The group had about five people who’d seen lots of eclipses, about five more who’d seen one or two. All the rest were eclipse virgins, and finally could understand what this experience was like that made us want to see it again and again. The doctor had three really nice cameras, and took lots of really nice pictures.

After the eclipse, we had a little lunch, and started our drive back to Agadez, camping near the oasis town of Fachi. Both lunch and dinner were basically pasta with a little tomato flavor and no vegetables or meat at all. The drive was across sand dunes, and included a pretty major bump coming off a dune. Ray hit the ceiling, but seems in good shape aside from a sore neck. A bump in a different car the next day produced more sore necks — our driver has become much more careful.

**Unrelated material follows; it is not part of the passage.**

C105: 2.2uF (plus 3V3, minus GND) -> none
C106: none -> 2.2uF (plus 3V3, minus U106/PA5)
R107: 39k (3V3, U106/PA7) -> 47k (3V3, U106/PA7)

The other challenge is getting unstuck from the sand. They carry these little ladders which they put under the tires to provide traction. Sometimes people running along the car pick up the ladder once the car has gone over it and throw it on the other side of the tire to continue the traction. Once doing so knocked our exhaust pipe out of place.

March 30 Arbre de Tenere (lunch), camp near Agadez

We went into Fachi briefly to get water. We were mobbed by kids asking for gifts.

The morning drive was across sand dunes, and was plagued by continuously getting stuck in the sand. Some drivers got stuck constantly, and apparently one never got stuck at all. It’s an art, I guess.

It seemed to take awhile, but we eventually found Arbre de Tenere, where a large tree once stood, reputedly hundreds of kilometers from any other tree. It was killed in a car crash, and is now in a museum in the capital. A metal monument stands at the site now. There’s also a well with great echoes.

Now it’s the last night of camping in the desert (unless the hotels are overbooked again tomorrow, which seems likely), and the wind has died down. Tomorrow we return to Agadez, showers, laundry, electricity, the Internet, and dinner in a nice restaurant. We’ll also find out what the plans are for our car trip to Cotonou, Benin.

March 31 Hotel de l’Aïr, Agadez.

We got on the road at the usual time this morning and drove through a combination of sand dunes, sandstorms, tiny forests with nameless unnumbered tracks on which the caravan got separated, gravelly bits of sharp gravel, gravelly bits of rounded gravel, and arrived in Agadez, 140 km up the road, 6 hours later. Since then we’ve had fresh mango juice and done a bit of shopping, not nearly enough to satisfy the two dozen touts who lurk with their knives and brass camels and masks. After Bilma and Dirkou and Fachi, it’s nice to see people who have something actually to offer, rather than merely asking for gifts. Ellen bought a rock, a plain ordinary rock, from a tiny child in Fachi, just to reward the behavior of offering something in return for the cadeau that is begged.